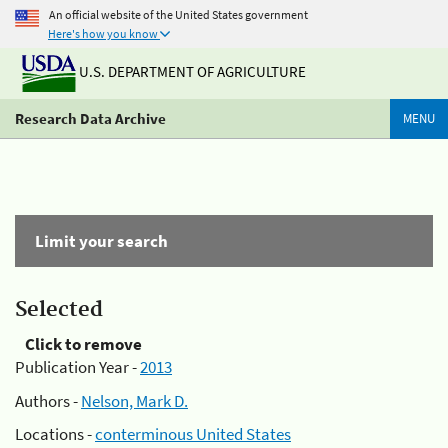
An official website of the United States government
Here's how you know
U.S. DEPARTMENT OF AGRICULTURE
Research Data Archive
MENU
Limit your search
Selected
Click to remove
Publication Year -
2013
Authors -
Nelson, Mark D.
Locations -
conterminous United States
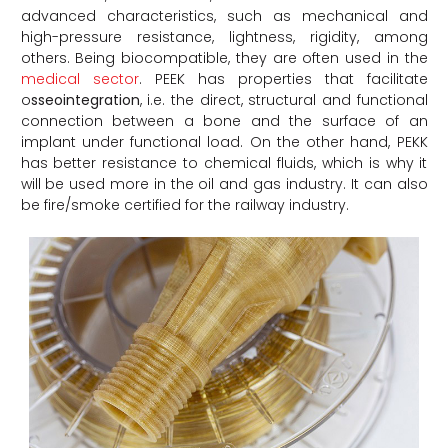
advanced characteristics, such as mechanical and
high-pressure resistance, lightness, rigidity, among
others. Being biocompatible, they are often used in the
medical sector
. PEEK has properties that facilitate
o
sseointegration
, i.e. the direct, structural and functional
connection between a bone and the surface of an
implant under functional load. On the other hand, PEKK
has better resistance to chemical fluids, which is why it
will be used more in the oil and gas industry. It can also
be fire/smoke certified for the railway industry.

▸ To-do item: Across the whole listing, reproduce each line verbatim and exclude every picture.

▸ Solution:
An official website of the United States government
Here's how you know
U.S. DEPARTMENT OF AGRICULTURE
Research Data Archive
MENU
Limit your search
Selected
Click to remove
Publication Year -
2013
Authors -
Nelson, Mark D.
Locations -
conterminous United States
advanced characteristics, such as mechanical and
high-pressure resistance, lightness, rigidity, among
others. Being biocompatible, they are often used in the
medical sector
. PEEK has properties that facilitate
o
sseointegration
, i.e. the direct, structural and functional
connection between a bone and the surface of an
implant under functional load. On the other hand, PEKK
has better resistance to chemical fluids, which is why it
will be used more in the oil and gas industry. It can also
be fire/smoke certified for the railway industry.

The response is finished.